I'm looking to upgrade my bass pickups but not sure what to get. I play metalcore with some throw back to classic Metallica and my bass is a 5-string with PJ style pickups. I've looked at Seymour Duncan and EMG and unless I'm missing something can only find one set that fits from those two companies (the EMG P5J set). What do you recommend?


----------



## Beta (Jan 21, 2010)

If you need a P pickup with different length sides you have few options. Nordstrand makes one, but it won't come with a cover. You can probably find the one Fender puts in their P5s, but that, and the Nordstrand, may be too "vintage tone" for you. Duncan/Basslines makes a P5 that's only available through Mike Lull, but it's $175, and "vintage" tone. Wilkinson also makes one, but it seems kind of cheap.

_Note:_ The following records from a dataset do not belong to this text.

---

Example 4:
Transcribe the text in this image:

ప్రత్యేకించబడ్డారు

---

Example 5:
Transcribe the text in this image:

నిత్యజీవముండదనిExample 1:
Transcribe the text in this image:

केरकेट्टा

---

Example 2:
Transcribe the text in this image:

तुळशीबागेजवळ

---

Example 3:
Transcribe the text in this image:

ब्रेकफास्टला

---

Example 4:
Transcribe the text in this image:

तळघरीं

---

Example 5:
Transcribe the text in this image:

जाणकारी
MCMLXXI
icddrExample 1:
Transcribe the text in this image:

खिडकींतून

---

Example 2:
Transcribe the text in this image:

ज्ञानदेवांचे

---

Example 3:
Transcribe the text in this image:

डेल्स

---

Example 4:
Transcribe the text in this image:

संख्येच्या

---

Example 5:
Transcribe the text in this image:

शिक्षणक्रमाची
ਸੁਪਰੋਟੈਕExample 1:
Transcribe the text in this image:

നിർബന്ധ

The EMGs may be your safest bet.

I had the same dilemma with a Yamaha Attitude 5 I have, and I ended up getting it routed for two soapbar pickups (the bridge pickup was that ridiculous proprietary shape Yamaha uses on their single coil bass pickups) and I had some Nordstrand Big Splits put in. I found out the hard way that I don't like the way a pickup with single coil, jazz style tone sounds in the neck position.


----------



## mtillem (Jan 21, 2010)

Beta, how hard was it to re-route the pickup spaces?


----------



## Beta (Jan 22, 2010)

I didn't do it myself, but I don't think it was difficult. The neck route didn't have to be perfect because it's concealed by a pickguard, and the bridge route was really more just widening the ends of the existing route to match the middle.

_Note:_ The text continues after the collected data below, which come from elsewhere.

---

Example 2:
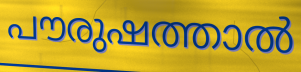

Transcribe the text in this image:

പൗരുഷത്താൽ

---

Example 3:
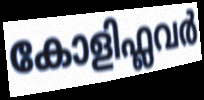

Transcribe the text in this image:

കോളിഫ്ലവർ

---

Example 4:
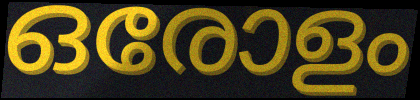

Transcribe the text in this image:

ഒരോളം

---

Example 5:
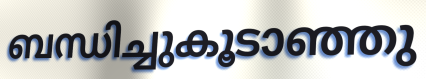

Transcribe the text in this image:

ബന്ധിച്ചുകൂടാഞ്ഞുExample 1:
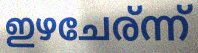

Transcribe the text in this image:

ഇഴചേര്ന്ന്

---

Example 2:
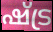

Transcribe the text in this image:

ഷ്ട്ര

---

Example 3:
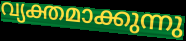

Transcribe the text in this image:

വ്യക്തമാക്കുന്നു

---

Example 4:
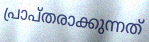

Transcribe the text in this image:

പ്രാപ്തരാക്കുന്നത്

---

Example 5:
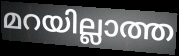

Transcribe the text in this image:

മറയില്ലാത്ത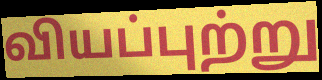
வியப்புற்று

I woudn't do it myself unless I was already good at this sort of thing and had the proper apparatus, if that's what you're asking.


----------



## josh pelican (Feb 12, 2010)

What sort of bass is it?

I've heard amazing reviews about the new EMG P/J-X pickups. You'll see me saying this a lot in bass threads, but chuck an Aguilar preamp in there with those pickups and you'll be in love.


----------



## Beta (Feb 14, 2010)

I don't think EMG makes an X series version of the P5J set.


----------



## Nats (Feb 14, 2010)

josh pelican said:


> What sort of bass is it?
> 
> I've heard amazing reviews about the new EMG P/J-X pickups. You'll see me saying this a lot in bass threads, but chuck an Aguilar preamp in there with those pickups and you'll be in love.



i agree on the aguilar. i just had an OBP-2 installed in my warwick thumb BO. sounds godly


----------



## mtillem (Feb 17, 2010)

If I reroute my bass, which is what it's looking like I'll need to do, what soapbars do you recommend for metal? I see EMG has a couple, Seymour Duncan has a new Blackout pickup for the bass or something else. I have a set of Blackouts in my guitar and love them but wanted to get your input since I haven't heard any of these bass pickups.


----------